▶ REQUEST:
Transcribe, verbatim, every line of text that accompanies the listing below. Leave the pictures themselves out of your answer.

▶ STORED DATA:

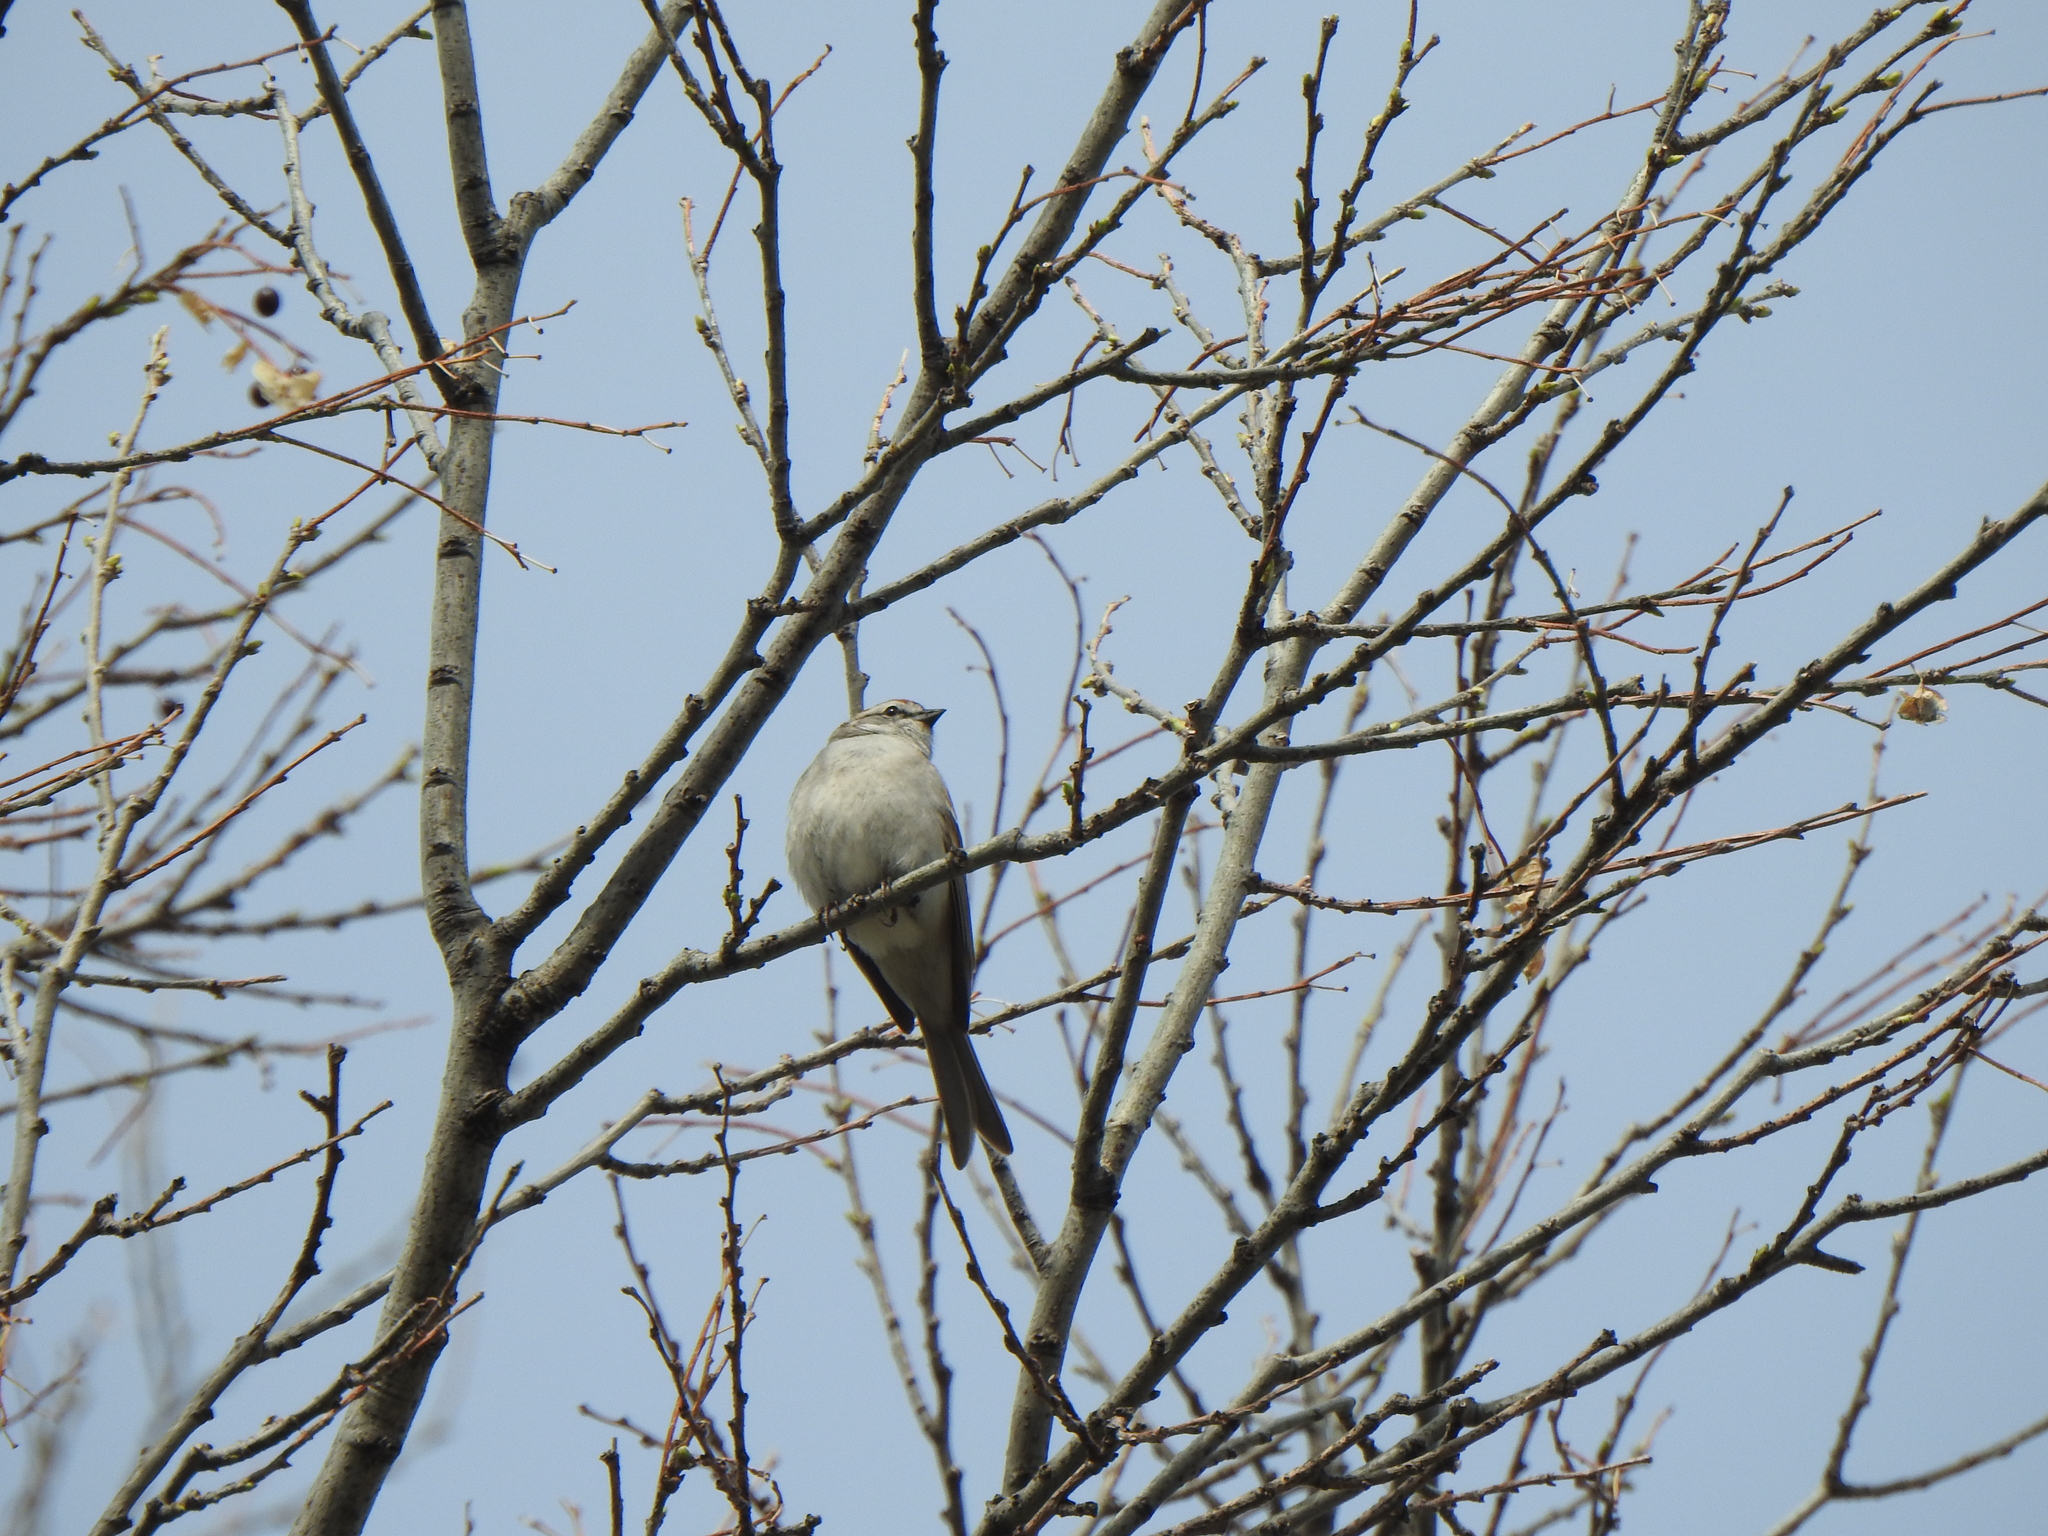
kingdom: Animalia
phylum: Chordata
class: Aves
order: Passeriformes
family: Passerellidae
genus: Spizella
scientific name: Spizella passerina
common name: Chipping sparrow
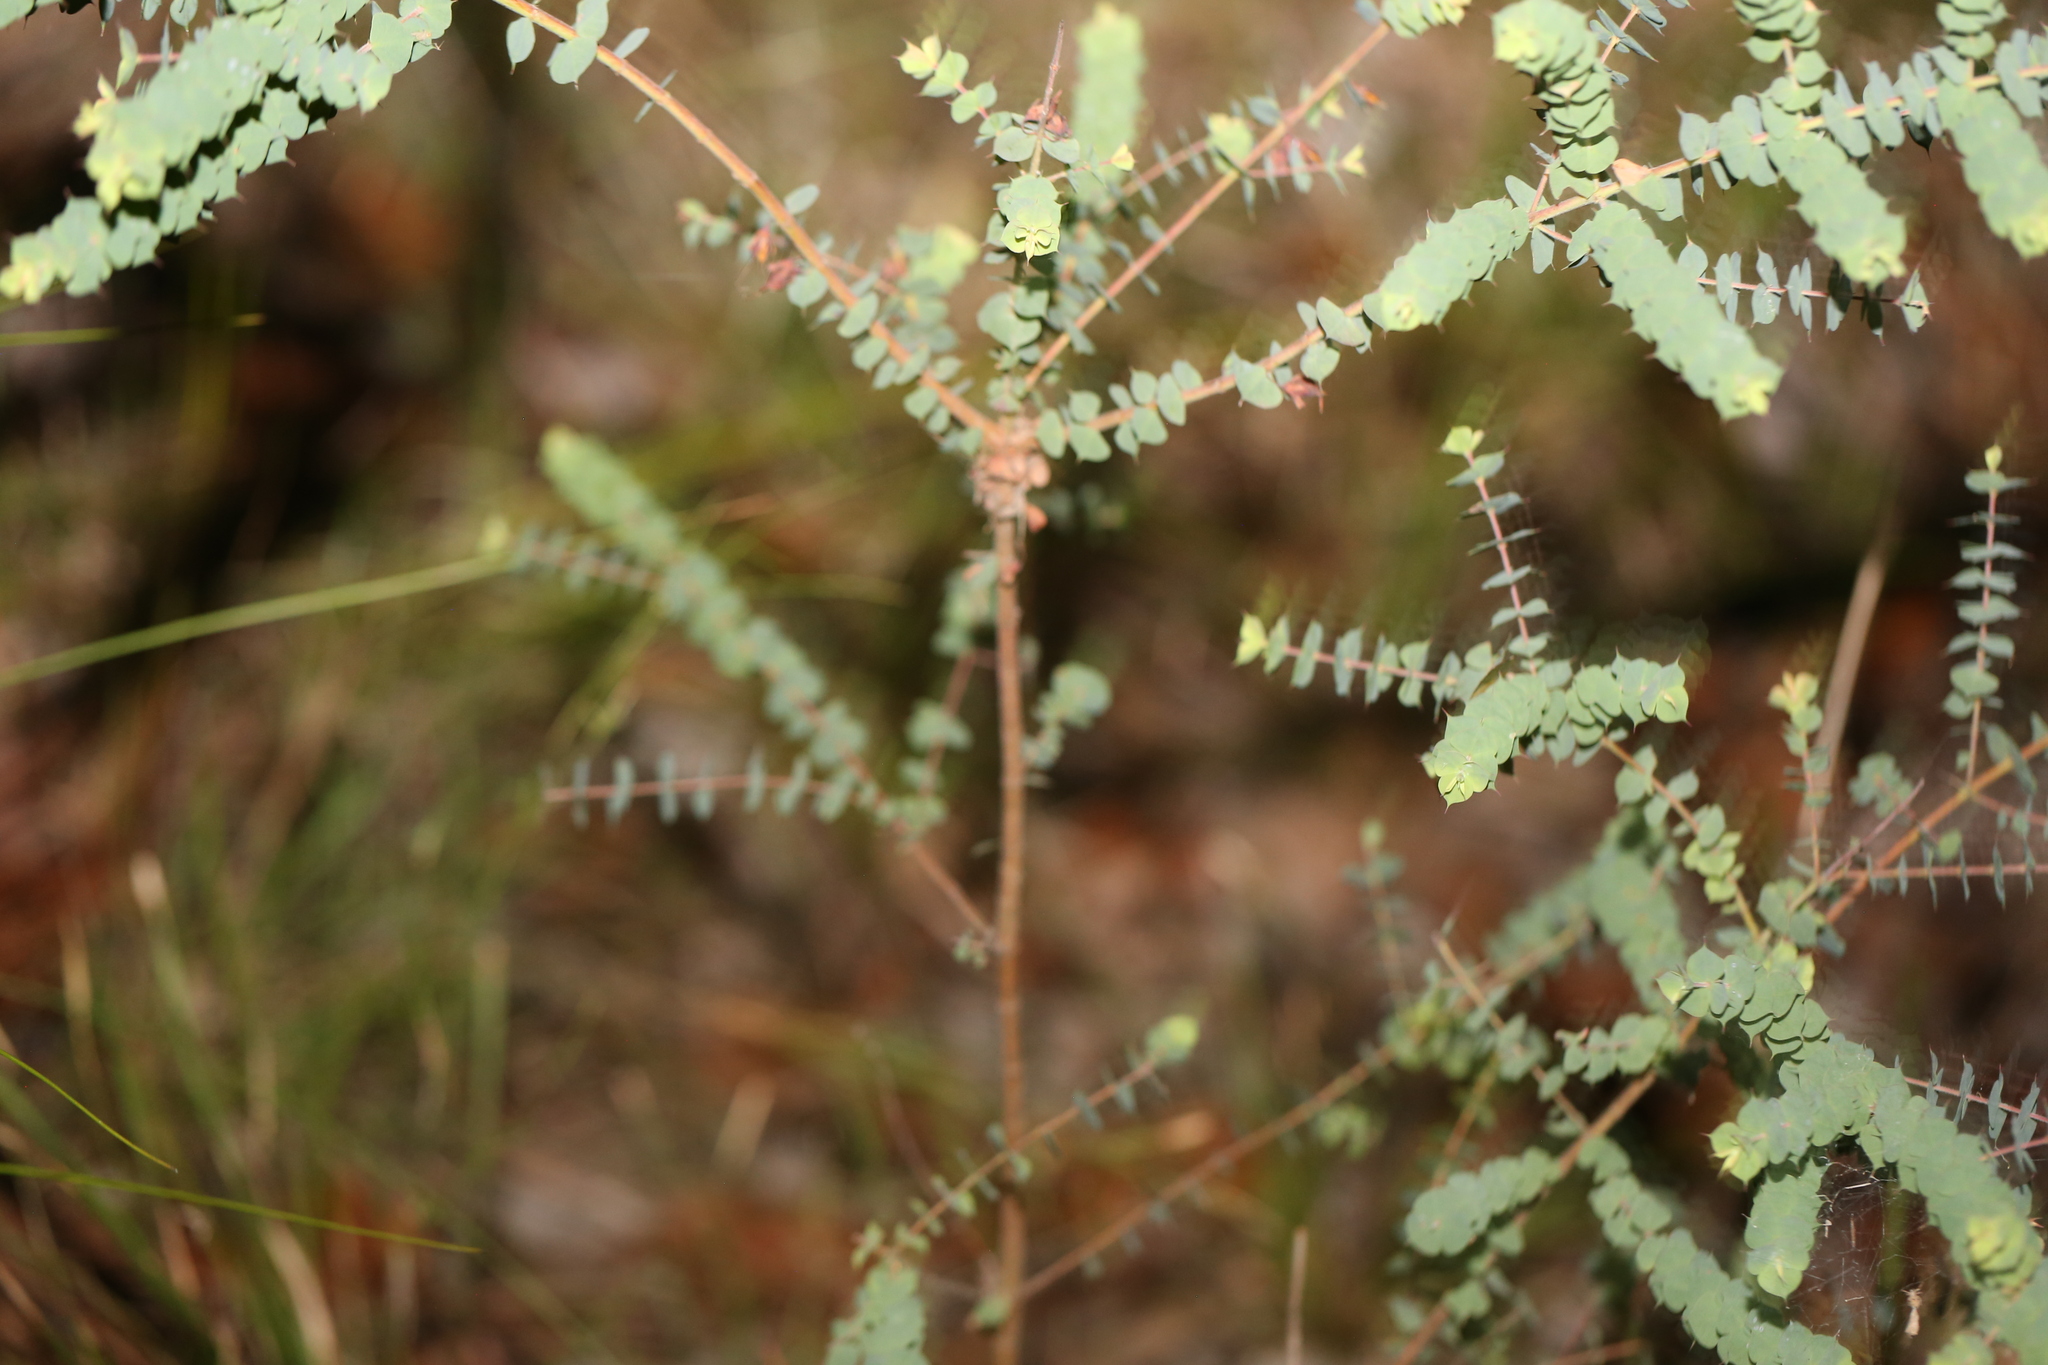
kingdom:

▶ RESPONSE TO THE EXERCISE:
kingdom: Animalia
phylum: Chordata
class: Aves
order: Passeriformes
family: Passerellidae
genus: Spizella
scientific name: Spizella passerina
common name: Chipping sparrow
kingdom:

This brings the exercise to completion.